The crossing brought a further twist of complications. We’d all assumed false names and adopted new regiments for the duration of the passage. One of the lads had a passion for painting wild flowers, believe it or not. In between operations in the more remote exotic locations, he would often search out an especially rare specimen, display it in a beer bottle and do a quick pencil sketch to take home with him. He had chosen the suitably horticultural pseudonym Orchid and completed his disguise by promoting himself to Sergeant. Unfortunately, he’d also decided to attach himself to the Royal Tank Regiment. Halfway across the Irish Sea, as fate would have it, a major from the Royal Tank Regiment decided to check the passenger list. He spotted the name Sergeant Orchid and put in a request for a meeting over the ship’s tannoy system.

‘Sergeant Orchid, Sergeant Orchid, Royal Tank Regiment. Report immediately to Major Jones in the Bursar’s office.’
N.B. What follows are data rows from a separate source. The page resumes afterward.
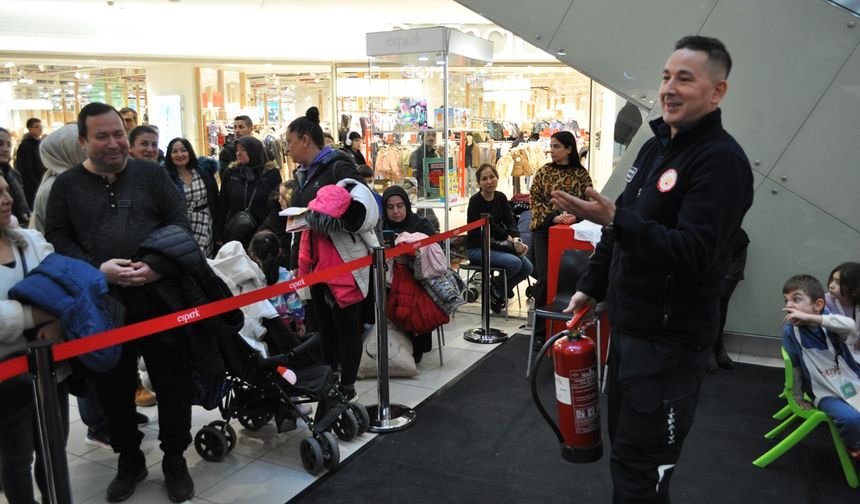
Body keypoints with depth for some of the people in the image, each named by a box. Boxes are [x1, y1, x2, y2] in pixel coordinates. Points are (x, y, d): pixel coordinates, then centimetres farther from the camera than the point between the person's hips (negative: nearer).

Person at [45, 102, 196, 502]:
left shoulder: (150, 174, 4)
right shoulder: (66, 185, 5)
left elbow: (179, 222, 1)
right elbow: (57, 239, 0)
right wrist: (97, 269, -16)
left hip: (160, 300, 0)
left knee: (173, 383, 7)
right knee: (114, 389, 13)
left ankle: (174, 460, 26)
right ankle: (129, 460, 34)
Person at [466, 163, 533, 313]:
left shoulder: (501, 197, 4)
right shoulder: (475, 201, -14)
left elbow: (510, 221, -5)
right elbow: (489, 226, -18)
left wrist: (516, 239, -24)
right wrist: (510, 239, -19)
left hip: (495, 245, 7)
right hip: (477, 248, -7)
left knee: (527, 267, -11)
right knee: (515, 262, -26)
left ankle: (500, 291, 12)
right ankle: (496, 289, 2)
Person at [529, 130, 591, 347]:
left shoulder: (581, 173, 4)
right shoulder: (544, 171, 5)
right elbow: (534, 199, 0)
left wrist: (574, 216, -19)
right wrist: (554, 217, -14)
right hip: (544, 231, 0)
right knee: (545, 280, -5)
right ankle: (541, 331, 4)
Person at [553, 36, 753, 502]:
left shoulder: (721, 161, -17)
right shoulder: (655, 147, 12)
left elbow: (694, 254, -27)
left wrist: (613, 220, -35)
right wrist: (590, 286, 19)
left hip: (671, 339, -9)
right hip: (628, 325, 9)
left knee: (639, 466, 0)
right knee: (623, 441, 21)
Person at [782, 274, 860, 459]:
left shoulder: (827, 321, -10)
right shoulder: (790, 331, -12)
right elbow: (793, 366, -2)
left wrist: (810, 318, -41)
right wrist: (797, 396, 6)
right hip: (825, 394, -2)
The tannoy boomed through the night air above the hissing sound of the bow-split waves rushing down the side of the ship. We were in the bar, riveted in our seats. No one dared move. One or two looked up and glanced at the others, saw their impervious, stony expressions and quickly lowered their gaze once more. Sergeant Orchid swallowed a mouthful of beer and continued to read the day-old newspaper he had picked up in the departure lounge. He betrayed not a single flicker of emotion. Without speaking a word we all knew one another’s mind. We’d decided to sit it out in the hope that the major would eventually lose interest and conclude that there had been a clerical foul-up. It paid off. After one repeat of the message and a further agonizing wait, the tannoy fell silent. Our trip was beginning to look like the roughcut of a Carry On film, a real comedy of errors.
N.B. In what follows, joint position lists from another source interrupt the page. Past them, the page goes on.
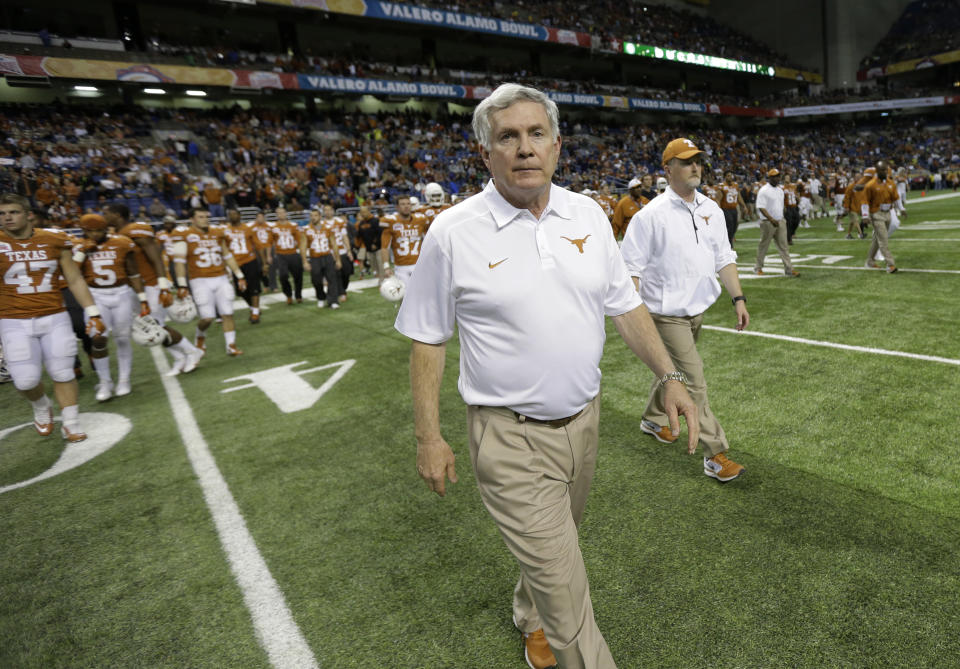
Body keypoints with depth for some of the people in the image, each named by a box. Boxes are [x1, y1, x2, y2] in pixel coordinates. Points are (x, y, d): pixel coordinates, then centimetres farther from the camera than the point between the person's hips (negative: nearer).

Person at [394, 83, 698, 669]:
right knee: (565, 587, 0)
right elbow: (427, 339, -6)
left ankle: (531, 618, 56)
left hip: (584, 420, 6)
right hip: (511, 436, -5)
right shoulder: (454, 232, -12)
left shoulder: (588, 215, 1)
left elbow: (625, 306, 7)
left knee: (552, 549, 27)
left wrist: (670, 376, -2)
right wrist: (429, 438, -6)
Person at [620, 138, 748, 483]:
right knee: (693, 381, -6)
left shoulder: (711, 209, 8)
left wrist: (738, 298, 7)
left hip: (697, 311, 7)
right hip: (667, 315, -7)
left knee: (674, 370, 22)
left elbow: (723, 258, 14)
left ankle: (653, 418, 46)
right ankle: (715, 454, 3)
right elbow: (630, 267, -14)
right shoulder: (651, 214, -13)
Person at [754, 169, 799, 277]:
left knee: (783, 245, 3)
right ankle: (758, 267, 19)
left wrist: (781, 219, 17)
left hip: (780, 221, 7)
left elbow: (781, 206, 21)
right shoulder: (764, 190, -11)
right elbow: (761, 207, -19)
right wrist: (771, 219, -27)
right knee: (763, 245, 4)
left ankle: (789, 269, 1)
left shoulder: (780, 190, 13)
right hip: (768, 222, -7)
The final dangerous farce was played out on the ferry terminal in Belfast. As we disembarked, the pungent smell of diesel fuel, decaying seaweed and gutted fish flaring in our nostrils, a creased photo of our Belfast contact man was produced. The passport-size colour photo was of a young and impressionable-looking Rupert with short, slick black hair and an old school tie. It had probably been taken when he was serving with the Eton Rifles. We scanned the disembarkation area looking for a likely candidate. Nothing! Just a rather seedy-looking character with long, straggly hair. He was hunched into a well-worn donkey jacket, smoking a cigarette and looking distinctly furtive. With one arm crooked he was leaning heavily on a red sign marked with white lettering, ‘Passengers only beyond this point’. It tilted at a precarious angle under his weight, even though its base was set in a concrete-filled tyre to prevent it from blowing over in the wind. The man gave no sign of recognition and looked more hostile by the minute.
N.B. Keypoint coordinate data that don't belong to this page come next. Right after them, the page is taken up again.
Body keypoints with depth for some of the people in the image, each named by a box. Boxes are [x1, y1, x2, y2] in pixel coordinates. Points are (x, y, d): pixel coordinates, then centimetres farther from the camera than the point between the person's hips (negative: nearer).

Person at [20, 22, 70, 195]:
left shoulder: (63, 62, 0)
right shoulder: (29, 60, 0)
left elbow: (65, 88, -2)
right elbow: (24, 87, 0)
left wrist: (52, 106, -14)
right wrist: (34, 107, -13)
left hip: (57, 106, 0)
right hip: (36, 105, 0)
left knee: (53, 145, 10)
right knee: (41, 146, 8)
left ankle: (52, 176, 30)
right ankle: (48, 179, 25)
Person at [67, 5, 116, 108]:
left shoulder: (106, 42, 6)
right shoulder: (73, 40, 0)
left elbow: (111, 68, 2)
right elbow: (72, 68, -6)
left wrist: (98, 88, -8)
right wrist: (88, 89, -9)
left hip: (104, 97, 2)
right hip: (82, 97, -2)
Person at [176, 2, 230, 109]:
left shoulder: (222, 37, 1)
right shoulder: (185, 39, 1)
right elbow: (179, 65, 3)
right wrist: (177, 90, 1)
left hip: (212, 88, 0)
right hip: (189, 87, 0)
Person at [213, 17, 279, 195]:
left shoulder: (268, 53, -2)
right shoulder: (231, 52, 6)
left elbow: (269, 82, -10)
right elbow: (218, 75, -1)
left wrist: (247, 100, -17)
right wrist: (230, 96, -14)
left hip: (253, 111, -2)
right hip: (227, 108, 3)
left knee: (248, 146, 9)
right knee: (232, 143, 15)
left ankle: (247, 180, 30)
I began to feel anxious. Our first time in Northern Ireland and already we were drawing attention to ourselves – a dozen heavies with long hair and second-hand clothes trying desperately to look inconspicuous. A movement caught my eye. It was Kevin. He’d just drawn out a grey, crumpled, elephant’s ear of a handkerchief and was unconcernedly flapping it about. He trumpeted loudly into it, sniffed, then stuffed it unceremoniously back into his trouser pocket, finishing off the job with an exaggerated wipe with the back of his hand. My heart sank. Nicknamed the Airborne Wart, with a face like a blistered piss-pot, Kevin would look suspicious at a memorial dinner for Al Capone! What chance of passing himself off as an innocent traveller arriving in Belfast in the middle of a bleak January night!